O Tribunal de Contas do Estado de Mato Grosso negou o pedido de tutela de urgência que buscava suspender o Pregão Eletrônico nº 019/2025, conduzido pela Secretaria de Estado de Planejamento e Gestão de Mato Grosso, estimado em R$ 74,3 milhões, para registro de preços de mobiliário planejado destinado a órgãos do Executivo estadual em Cuiabá e Várzea Grande.
A decisão foi proferida pelo conselheiro plantonista Waldir Júlio Teis, que entendeu não estarem presentes os requisitos legais para a concessão da medida cautelar, como o risco concreto de dano ao erário ou a probabilidade imediata do direito alegado pela empresa autora da representação.

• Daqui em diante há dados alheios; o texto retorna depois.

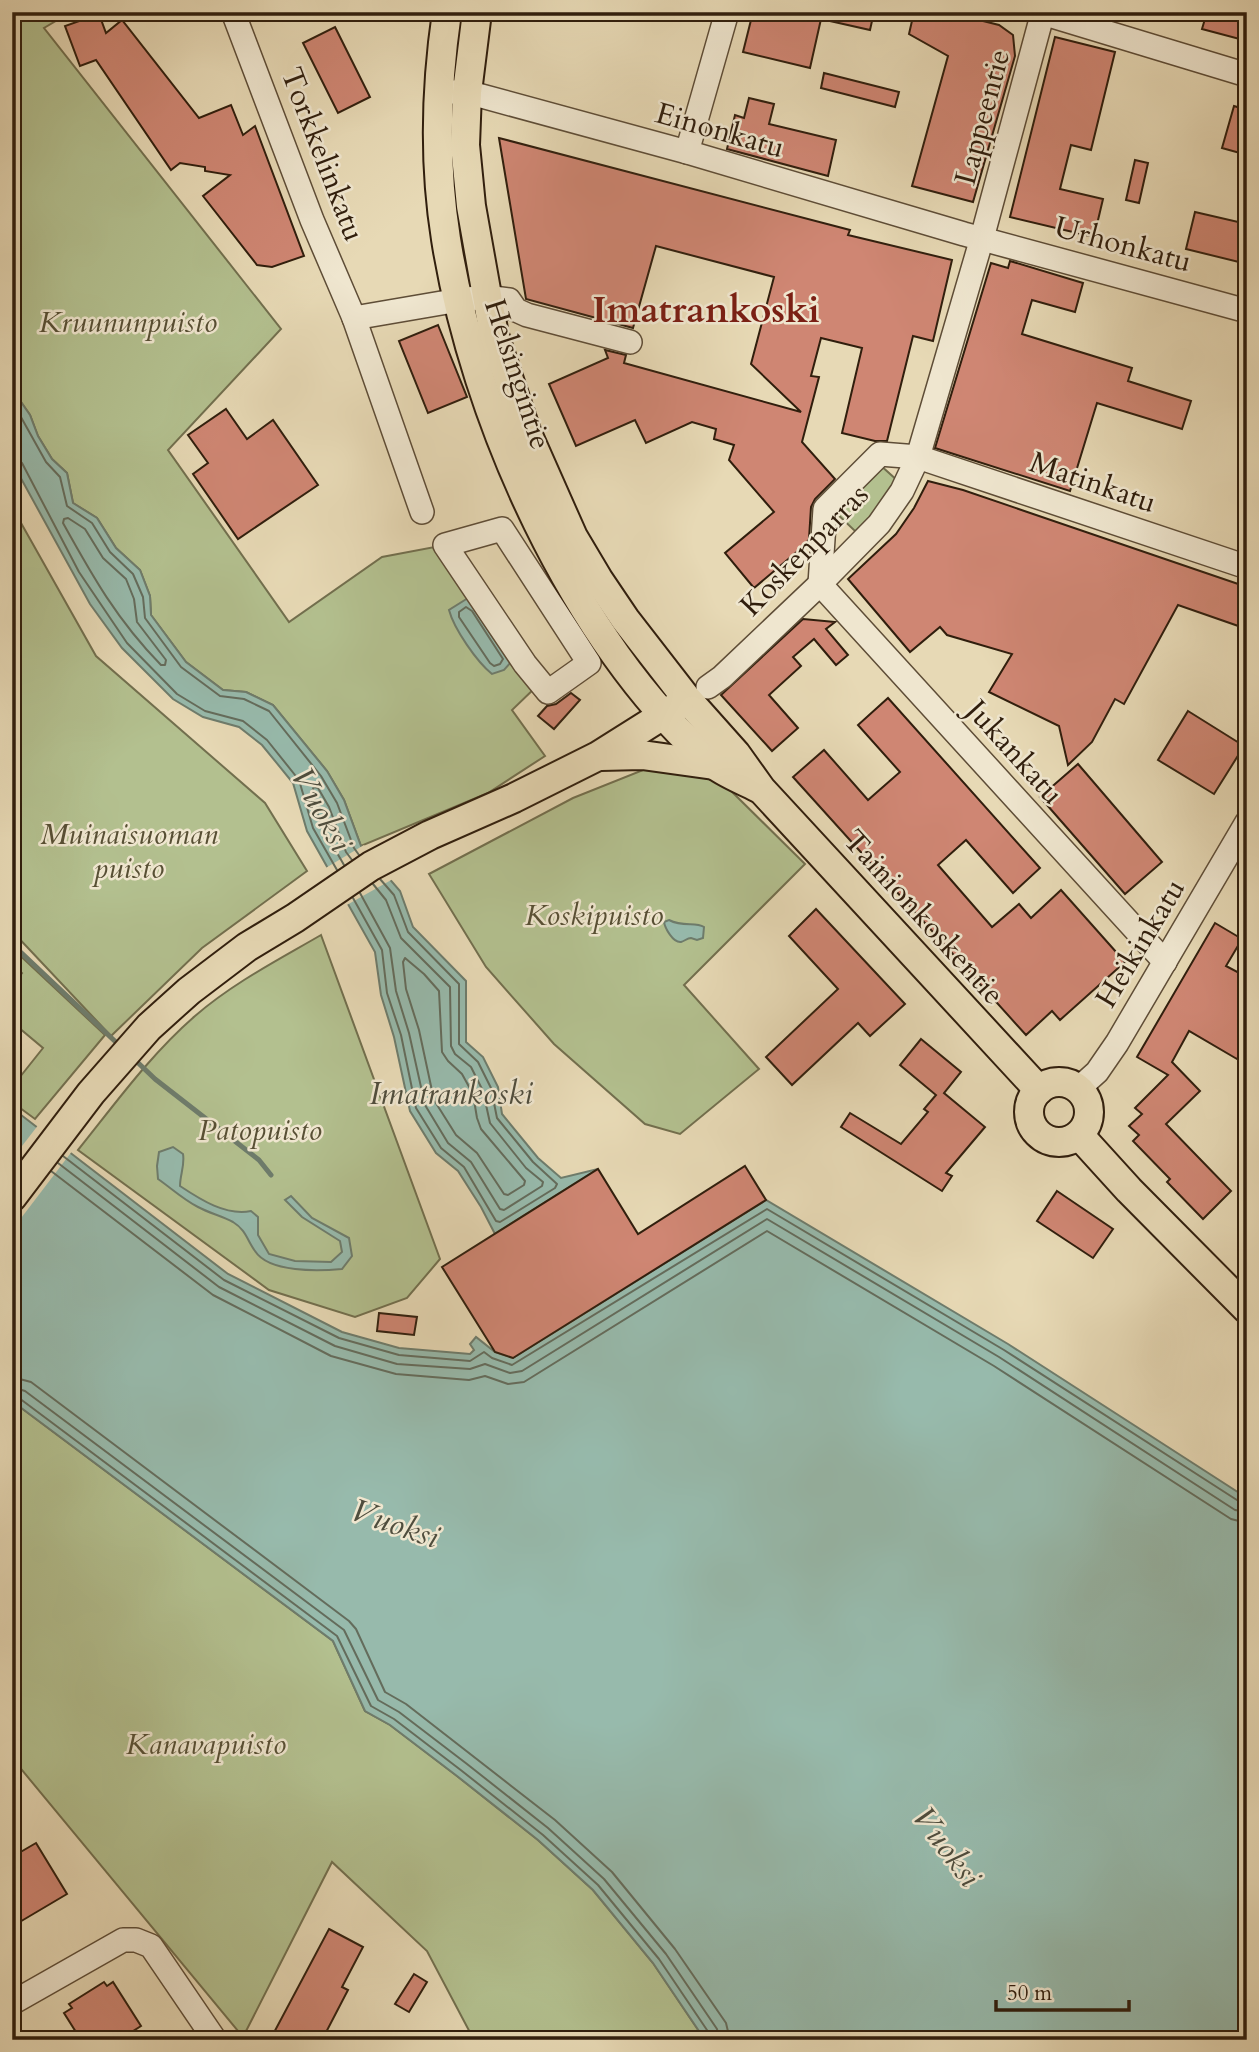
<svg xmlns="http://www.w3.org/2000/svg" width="1259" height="2052" font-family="Cardo,serif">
<rect width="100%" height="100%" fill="#e7d9b5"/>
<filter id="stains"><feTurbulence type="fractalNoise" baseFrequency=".00286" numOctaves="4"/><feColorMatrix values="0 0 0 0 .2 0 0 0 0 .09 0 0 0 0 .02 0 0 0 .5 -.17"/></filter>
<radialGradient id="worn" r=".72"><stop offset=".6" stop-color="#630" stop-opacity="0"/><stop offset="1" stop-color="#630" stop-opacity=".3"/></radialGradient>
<g fill="#b3c08f" stroke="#726f4e" stroke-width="2">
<polygon points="12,12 71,12 44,28 281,329 168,450 289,622 382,557 445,545 540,683 512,710 545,756 488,793 361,846 344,800 327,771 273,705 246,692 223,690 186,662 151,615 150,596 140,570 116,548 97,518 73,503 67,473 52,459 38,436 30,415 12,389"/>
<polygon points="879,464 899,482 875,516 856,532 832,509"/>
<polygon points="12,507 96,656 265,803 307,871 202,948 111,1036 12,931"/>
<polygon points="648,768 721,781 805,864 684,985 759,1069 680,1134 645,1124 554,1044 486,967 429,874 573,798"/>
<path d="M321 935 440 1259 407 1298 355 1317 269 1290 78 1150C115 1104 150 1055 195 1016 233 983 278 960 321 935Z"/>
<polygon points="12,948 105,1035 35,1119 12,1102 12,1087 43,1048 12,1022 12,986 22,973 12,964"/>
<polygon points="12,1401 333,1641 365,1711 390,1725 457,1776 538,1840 593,1890 653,1963 705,2040 474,2040 427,1951 332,1862 243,2037 12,1758"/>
</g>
<g fill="#97baac" stroke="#6e7c6c" stroke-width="2">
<polygon points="12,389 30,415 38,436 52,459 67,473 73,503 97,518 116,548 140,570 150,596 151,615 186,662 223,690 246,692 273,705 327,771 344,800 361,846 400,891 413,927 466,981 466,1042 483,1057 498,1087 502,1114 538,1158 561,1178 598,1169 495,1234 481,1207 458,1171 436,1153 410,1111 394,1037 381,995 375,952 307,831 293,783 262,745 239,727 203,717 173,699 122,648 90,604 12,462"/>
<path d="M468 598 512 661 504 670 492 674C477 662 454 629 449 610Z"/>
<path d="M669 920C684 928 695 921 704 927L703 938 697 940 691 938C687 938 685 941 681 942 673 943 665 928 664 922Z"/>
<polygon points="12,1108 228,1274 342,1332 399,1348 470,1354 474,1350 470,1344 476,1337 495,1352 513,1358 766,1200 1008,1344 1247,1498 1247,2040 705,2040 653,1963 593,1890 538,1840 457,1776 390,1725 365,1711 333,1641 12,1401"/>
<path d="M173 1147 183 1154C185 1165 180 1175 180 1186 201 1200 226 1216 251 1211L258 1217V1235L269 1254 295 1261 331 1262 342 1252 340 1241 302 1217 285 1200 291 1196 312 1218 349 1238 352 1256 342 1269C319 1271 269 1273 255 1251 247 1240 246 1230 233 1222 222 1216 209 1213 198 1207 184 1200 171 1188 158 1179L157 1166 159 1152Z"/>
</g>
<g fill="#e7d9b5">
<polygon points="364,845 393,879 345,906 324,869"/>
<polygon points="39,1124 73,1150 12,1230 12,1159"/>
</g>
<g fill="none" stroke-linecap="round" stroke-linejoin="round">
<g stroke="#646c5c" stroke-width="2">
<polyline points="12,401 46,462 60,477 67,506 92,523 110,552 133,574 143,597 145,618 181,667 220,696 244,699 269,711 321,776 337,803 354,848 359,855"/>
<polyline points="12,459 22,463 79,572 127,643 177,694 205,711 243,721 267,740 299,780 313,828 337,870"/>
<path d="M68 518 85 529 103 558 126 579 134 599 137 622 166 660 165 665H161C117 620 93 577 63 523L64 519Z"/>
<polygon points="466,607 472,611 503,659 500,664 494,666 490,663 459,617 459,612"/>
<polyline points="344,865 321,825 312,791 314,787 318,788 329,807 346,852 352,860"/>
<polyline points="360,893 390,948 396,991 409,1033 425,1105 448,1143 471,1162 500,1209 504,1210 542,1186 543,1182 526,1168 490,1123 483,1091 471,1067 455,1054 451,1046 450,987 401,938 386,900 373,884"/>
<polyline points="353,898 382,950 387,993 401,1035 416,1108 441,1148 464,1167 496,1221 500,1222 555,1188 557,1184 533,1162 497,1118 491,1088 478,1062 459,1044 459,984 408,932 394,895 380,879"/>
<polygon points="405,958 424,974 439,991 442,1052 448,1061 462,1074 473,1094 477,1118 481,1129 525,1181 524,1185 508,1195 504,1194 477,1153 456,1135 434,1100 419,1030 406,989 403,962"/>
<polyline points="63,1156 224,1280 339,1338 399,1355 470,1361 484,1352 492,1358 512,1365 767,1209 1004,1350 1240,1502 1247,1504"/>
<polyline points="58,1163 219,1287 335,1346 397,1364 470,1369 485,1364 510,1373 522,1371 767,1219 999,1357 1235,1510 1247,1512"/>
<polyline points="51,1171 213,1295 331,1356 396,1374 469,1380 485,1376 508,1384 524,1382 767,1231 994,1366 1231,1519 1247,1523"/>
<polyline points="12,1377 31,1382 349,1621 356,1629 385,1692 406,1704 555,1820 612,1872 675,1949 726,2023 730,2040"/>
<polyline points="12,1387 25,1391 344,1630 378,1700 399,1712 467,1764 548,1828 604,1879 666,1954 717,2029 719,2040"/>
<polyline points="12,1396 19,1398 337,1636 371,1706 394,1719 462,1771 543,1835 598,1885 659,1959 709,2033 710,2040"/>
</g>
<g stroke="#6e7c6c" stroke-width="5">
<polyline points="12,944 120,1046"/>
<polyline points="132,1057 155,1079 259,1160 271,1175"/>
</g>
</g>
<g fill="#cf8673" stroke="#301e0d" stroke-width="2">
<polygon points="753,12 874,12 870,30 821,19 810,68 743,52"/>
<polygon points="914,12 947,12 999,25 1013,35 1015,56 973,202 912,186 948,56 909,34"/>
<polygon points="1207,12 1247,12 1247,41 1202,29"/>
<polygon points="99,14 106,33 122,20 199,118 231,105 243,135 255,126 304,256 272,267 257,265 203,196 230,175 205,171 205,167 180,163 171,170 96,60 80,66 65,26"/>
<polygon points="335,27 370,97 338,113 303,43"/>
<polygon points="1055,37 1115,52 1091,150 1071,145 1060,189 1103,199 1094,237 1010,217"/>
<polygon points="824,73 899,92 895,107 821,88"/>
<polygon points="749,98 774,104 769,124 836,140 828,176 727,149 735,115 744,118"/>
<polygon points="1234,106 1247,110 1247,155 1222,148"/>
<polygon points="499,138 850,230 848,235 952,260 933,341 913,336 887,441 875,441 842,433 862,348 821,338 811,376 819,377 802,442 835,479 815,499 811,507 809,539 805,545 754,588 725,553 774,512 729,460 734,445 714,439 716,429 692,422 646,443 635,420 576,446 549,384 608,358 605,350 626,355 624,363 801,412 751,364 774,277 656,246 633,328 526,299"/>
<polygon points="1135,160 1148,163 1139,203 1126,200"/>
<polygon points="1195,212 1247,224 1247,264 1186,249"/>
<polygon points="1010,261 1083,283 1075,312 1032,300 1022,334 1132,368 1128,381 1191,401 1182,429 1097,403 1070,491 935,448 991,263 1008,268"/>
<polygon points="438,325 467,397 428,413 399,341"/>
<polygon points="226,409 247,439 273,420 318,485 238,539 193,474 208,463 188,435"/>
<polygon points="928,481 963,490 1247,587 1247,629 1178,605 1124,704 1115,699 1092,742 1068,765 1059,726 989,692 1012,654 947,635 940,627 910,652 848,579 896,534 914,508"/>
<polygon points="803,619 835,622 826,629 848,655 836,665 814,639 793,657 801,666 769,695 798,728 772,751 721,695"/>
<polygon points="571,693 580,700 554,729 538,716 547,706 556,704"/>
<polygon points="888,698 1040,868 1013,893 966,840 938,865 992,927 1019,904 1031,918 1061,890 1125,962 1060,1020 1052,1011 1026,1035 793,777 824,750 868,800 900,772 858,725"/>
<polygon points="1188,711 1244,746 1214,794 1158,760"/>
<polygon points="1078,764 1162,862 1125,894 1040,797"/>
<polygon points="816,909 905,1004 870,1036 858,1023 792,1085 766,1057 838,989 789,936"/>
<polygon points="1215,923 1242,939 1226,966 1247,977 1247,1043 1237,1059 1189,1031 1172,1062 1200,1091 1166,1124 1231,1191 1203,1219 1167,1182 1170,1179 1133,1141 1139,1135 1129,1126 1142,1114 1135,1108 1168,1075 1137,1057"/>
<polygon points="921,1039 961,1072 944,1093 985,1127 946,1173 952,1176 942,1191 841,1127 850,1113 901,1144 928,1112 924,1109 936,1095 900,1065"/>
<polygon points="745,1166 766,1200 513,1358 495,1352 442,1267 598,1169 638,1234"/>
<polygon points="1057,1191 1113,1229 1093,1258 1037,1221"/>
<polygon points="379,1313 417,1317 414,1335 377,1331"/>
<polygon points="36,1843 67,1894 18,1923 12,1913 12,1857"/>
<polygon points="329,1929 363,1947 342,1987 348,1990 322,2040 270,2040"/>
<polygon points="414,1974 427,1982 409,2012 395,2004"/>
<polygon points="104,1982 107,1986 113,1982 141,2026 119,2040 81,2040 64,2013 72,2008 69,2004"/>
</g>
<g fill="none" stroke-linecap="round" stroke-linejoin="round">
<defs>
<g id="minor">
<polyline points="233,12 312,220 354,318 422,512"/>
<polyline points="1039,12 1247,75"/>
<polyline points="452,92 467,92 687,152 964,234 1247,311"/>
<polyline points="687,152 727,12"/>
<polyline points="354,318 459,300 486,297 509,300 516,310 527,315 630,342"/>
<polygon points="502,529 589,663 548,692 525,664 445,545"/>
<polyline points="708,687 722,677 820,584 879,524 902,491 918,457 982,238 1043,12"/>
<polyline points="1165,962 820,584 825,509 880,454 918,457 1247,567"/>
<polyline points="1078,1089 1097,1072 1117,1043 1247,822"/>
<polyline points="12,2003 123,1940 136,1940 151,1946 215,2040"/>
</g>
<g id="major">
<path d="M447 12C436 87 434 164 446 239 474 417 574 643 712 763 724 773 743 780 758 788"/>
<polyline points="477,12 467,92 465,145 471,206 494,335 526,431 573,537 598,579 625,619 687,699 736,754 761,789 1039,1090"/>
<polyline points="601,756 642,755 714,765"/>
<circle cx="1059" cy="1112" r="30"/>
<polyline points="1079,1135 1129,1190 1247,1309"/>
<polyline points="12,1197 91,1093 149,1027 189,991 247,947 295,918 371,866 430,835 514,798 598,756 679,705"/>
</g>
</defs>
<use href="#minor" stroke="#5e4d37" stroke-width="26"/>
<use href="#major" stroke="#301e0d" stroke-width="32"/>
<use href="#minor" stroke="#efe6cf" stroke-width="23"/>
<use href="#major" stroke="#e7d9b5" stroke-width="28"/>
</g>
<g text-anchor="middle" stroke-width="5" stroke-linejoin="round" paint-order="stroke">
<g font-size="30" fill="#301e0d" stroke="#efe6cf">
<text transform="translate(982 117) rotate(-75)" y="10">Lappeentie</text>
<text transform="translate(720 130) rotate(16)" y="10">Einonkatu</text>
<text transform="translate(323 154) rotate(69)" y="10">Torkkelinkatu</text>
<text transform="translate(1123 244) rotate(15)" y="10">Urhonkatu</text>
<text transform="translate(518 374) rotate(72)" y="10">Helsingintie</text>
<text transform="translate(1093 482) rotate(19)" y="10">Matinkatu</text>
<text transform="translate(804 550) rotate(-46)" y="10">Koskenparras</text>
<text transform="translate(1015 752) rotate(48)" y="10">Jukankatu</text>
<text transform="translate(924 917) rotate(48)" y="10">Tainionkoskentie</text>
<text transform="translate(1140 943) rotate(-59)" y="10">Heikinkatu</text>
</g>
<g font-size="30" font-style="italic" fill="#574f34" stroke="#efe6cf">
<text x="128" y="332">Kruununpuisto</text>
<text x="129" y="844">Muinaisuoman<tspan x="129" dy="34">puisto</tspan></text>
<text x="594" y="925">Koskipuisto</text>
<text x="260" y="1140">Patopuisto</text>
<text x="206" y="1754">Kanavapuisto</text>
</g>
<g font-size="32" font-style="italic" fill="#4f4d3d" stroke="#efe6cf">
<text transform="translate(322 809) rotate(61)" y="11">Vuoksi</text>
<text x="451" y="1104">Imatrankoski</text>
<text transform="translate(395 1523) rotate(19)" y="11">Vuoksi</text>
<text transform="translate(947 1846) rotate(53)" y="11">Vuoksi</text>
</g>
<g font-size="37" font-weight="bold" fill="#7a1f14" stroke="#efe6cf">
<text x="706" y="322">Imatrankoski</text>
</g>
</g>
<rect width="1259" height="2052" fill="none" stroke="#e7d9b5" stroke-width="42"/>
<rect x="14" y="14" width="1231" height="2024" fill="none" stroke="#301e0d" stroke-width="3.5"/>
<rect x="21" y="21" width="1217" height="2010" fill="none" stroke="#301e0d" stroke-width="2"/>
<path d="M996 2000v10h133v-10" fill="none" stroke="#301e0d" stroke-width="3.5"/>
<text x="1007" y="2000" font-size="21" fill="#301e0d" stroke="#efe6cf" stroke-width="5" paint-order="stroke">50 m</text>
<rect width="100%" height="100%" filter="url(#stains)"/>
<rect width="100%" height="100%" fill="url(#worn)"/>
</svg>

A ação foi apresentada pela A Nacional Indústria de Móveis e Comércio Ltda., que apontou supostas irregularidades na habilitação da Milan Móveis Indústria e Comércio Ltda., declarada vencedora do certame. Entre os questionamentos estavam a vedação de subcontratação prevista no edital, a utilização de documentos emitidos em nome da empresa Milanflex e dúvidas sobre a capacidade técnica e a certificação ambiental dos produtos ofertados.
Na análise preliminar, o conselheiro destacou que a atuação em regime de plantão se restringe à avaliação de medidas urgentes, cabendo ao relator natural o exame aprofundado do mérito e da admissibilidade da representação. Ainda assim, concluiu que, em uma análise inicial, o procedimento licitatório aparenta estar formalmente em conformidade com a legislação, sem indícios evidentes de irregularidades graves que justificassem a suspensão imediata.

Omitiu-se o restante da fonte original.